Mesmo que o tempo vá passando, não podemos deixar de vislumbrar aquilo que é a nossa essência. Crianças sonham. Jovens, adultos e idosos também. Os sonhos nos mantêm vivos e não nos deixam cair no desânimo (sentir-se “sem alma”) e nem na monotonia (perceber a vida com uma “cor única”). Então, quais sonhos têm alimentado a nossa vida?
Quando se deixa de contemplar o futuro com otimismo, vem o comodismo, que pode levar à tristeza interior.

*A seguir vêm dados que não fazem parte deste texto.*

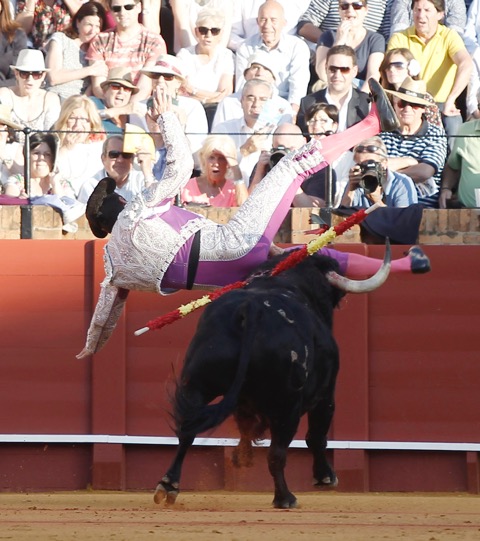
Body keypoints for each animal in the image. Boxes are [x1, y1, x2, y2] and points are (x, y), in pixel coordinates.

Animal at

A fé, que nos leva à oração e à prática do bem, sempre é o remédio para a saúde da alma!
Na vida, vamos passando por muitas transformações, isto é, “metamorfoses”. Não apenas fisicamente vamos mudando, mas, também, na nossa compreensão da vida e da nossa missão neste mundo.
Filhos e filhas de Deus (que é o Imutável), devemos pedir a Graça de mudarmos sempre para melhor. Isto é, para sermos mais amorosos, mais justos, mais sinceros, mais solidários, mais comprometidos com o Reino de Deus... e, enfim, mais Santos! Sim, a santidade deve ser um dos nossos sonhos... o mais essencial! Pois estamos caminhando em direção ao Céu, onde nos lançaremos no seio divinal do Pai.
O Papa Francisco falou que é hora de promovermos a “cultura do Encontro”. Pois o nosso mundo vive um período de profundas mudanças e fechamentos. É urgente fomentar sonhos e ações que aproximem as pessoas umas das outras. Afinal, o outro não é meu inimigo, mas companheiro. Certamente também tem seus sonhos! Podemos sonhar juntos!...
Lembro-me daquele homem que foi passando ali na rua. Não imagino o que ele trazia em seu coração e nem quais os sonhos dele. Mas, com seu canto, seus gritos e seu jeitão, ele comunicava suas verdades.
Ele me fez pensar naquelas palavras de Jesus: “O que vos é dito ao ouvido, proclamai-o de cima dos telhados” (Mt 10,27). Há uma Boa Notícia que precisa ser comunicada, cantada, proclamada! Até nas “ilhas distantes e povos longínquos” (Is 49,1) e “nos confins da terra” (At 1,8).
Na parábola do Banquete do Reino, o Rei diz: “Saiam pelas estradas e atalhos e obriguem as pessoas a virem aqui... para que a minha casa fique cheia” (Lc 14,21). A doce obrigação é fruto da “revolução da ternura”, pois Deus quer “cuidar” de cada um de nós.  Quando nos afastamos dos sonhos de Deus e de nossos sonhos mais profundos, nos desfiguramos. Por isso, Jesus exortou: “olhai os lírios do campo...” (Mt 6,28).
Os cachorros se acalmaram. Mas há muitos movimentos dentro de mim: o que fiz de meus sonhos e dos sonhos de Deus para mim?